Late in the novel, he says something much simpler than this, though. He says
There are a thousand thousand reasons to live this life, every one of them sufficient.
Is he departing from the idea of living a good life, to just living your life? I’m not sure. Pretty much at the novel’s central point he refers a statement by theologian John Calvin that we are actors on a stage with God being the audience. Ames interprets this as suggesting that we are “the artists of our own behaviour”, and, further, that God as audience implies an aesthetic rather than (as well as?) a moral aspect to God’s reaction to us. He explores the implications of this role of God’s a little further but, while it was interesting, it’s not where I want to take this post. I have other ideas to share!
One of the main threads – or themes – in the novel concerns fathers and sons. This is pretty obvious, really, given the whole book is framed as a letter from a father to a son in which Ames discusses his wishes for his son, but it is amplified through his discussion of the relationship between his grandfather and father, and between his father and himself. The relationships are complex, as I’ve already suggested. But, his thoughts on these relationships are intensified by his relationship with and attitudes to his namesake, the aforementioned Jack, to whom he is a “second father”. It is Jack who forces Ames to reassess his values and attitudes, not to mention his understanding of his worth as a Christian minister.

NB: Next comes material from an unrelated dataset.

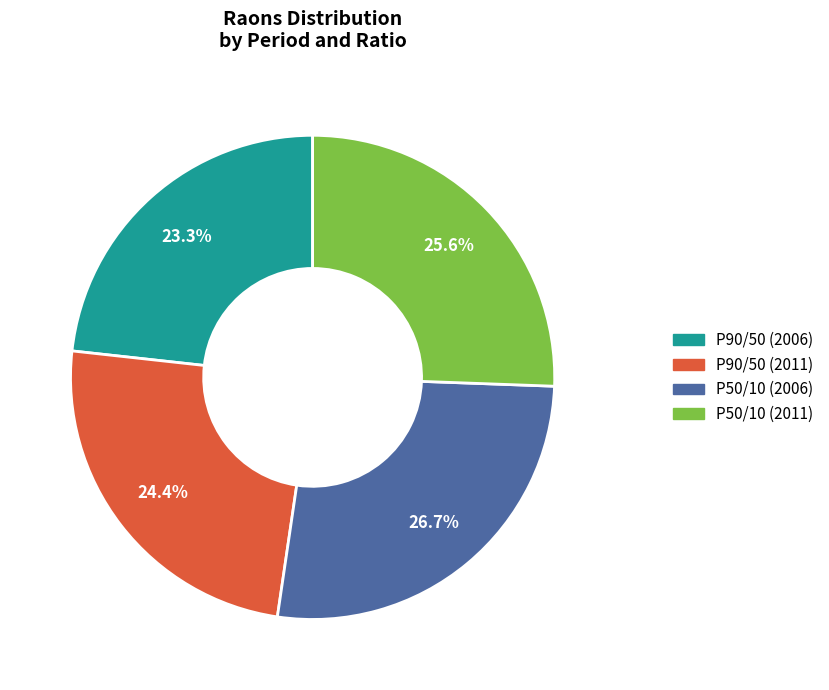

Does any single category account for the majority?

No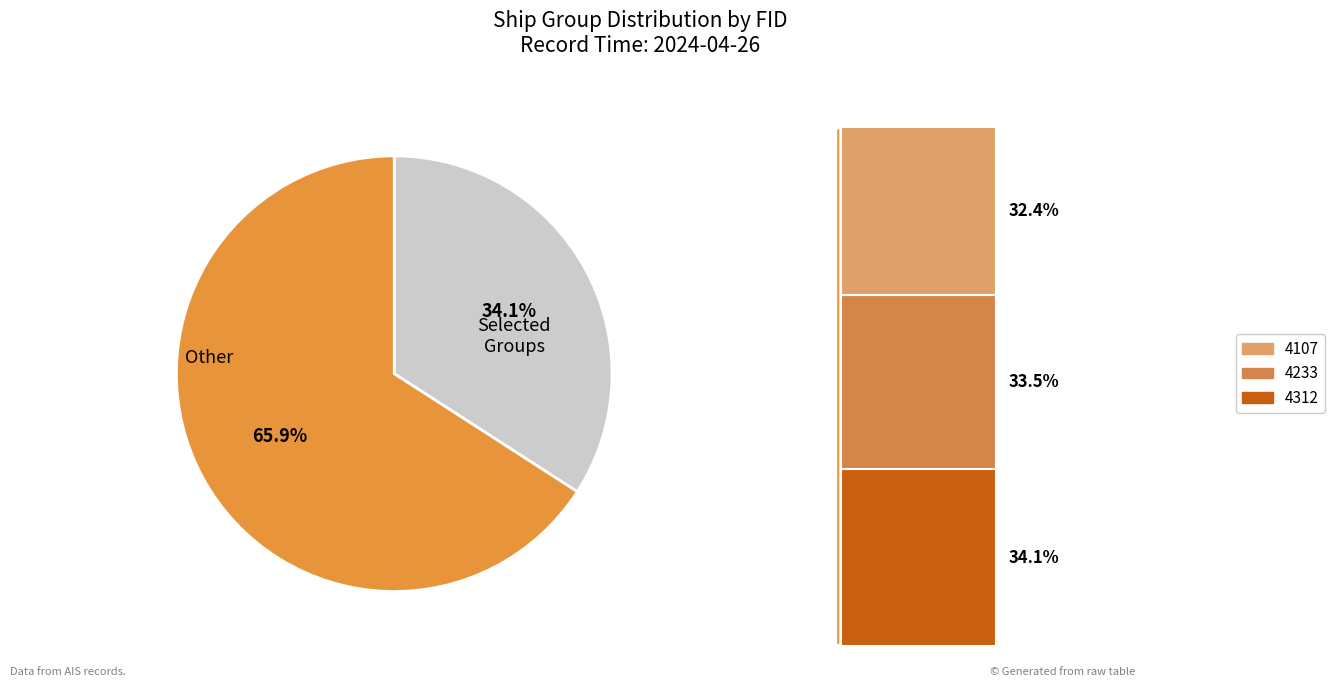

True or false: 4107 accounts for 32% of the total.

True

The problem is that Jack has been a bad boy. He became involved with a young girl, and a child ensued – after which he scarpered, leaving his family to work out what to do. Ames struggles with his attitude to Jack – particularly when Jack reappears 20 or more years later, as Ames is writing this letter. He says of Jack’s behaviour:
It was something no honourable man would have done … And here is a prejudice of mine, confirmed by my lights through many years of observation. Sinners are not all dishonourable people. But those who are dishonourable never really repent and never really reform … in my experience, dishonour is recalcitrant.
This is his own view, he admits, because “no such distinction occurs in Scripture”. Again, we are turned to formal theology, but again, I am going to turn away. The point for me is, regardless of what is “scriptural” or not, that Ames struggles with the idea of forgiveness, of acting with grace towards Jack. This forms his inner conflict as he considers father-son relationships, his preaching to his flock, and his relationship with his old friend and Jack’s father, Boughton. It is through this conflict, through finally opening himself to really listen to Jack, that he comes to a deeper more all-encompassing idea of what “grace” and, within that, forgiveness, really mean.
And that’s why I liked this book. It’s quiet but it deals with the essence of what confronts each of us every day in our relationships with each other. It deals with the disquietude that we all confront when people don’t behave in the ways we think they ought. Ames describes it as “that old weight in the chest, telling me there is something I must dwell on, because I know more than I know and must learn it from myself.” You don’t have to be a minister or a Christian to have the same hope that John Ames does, which is “to die with a quiet heart”. Gilead is, to me, a lovely book about what it means to be human and to live with humanity.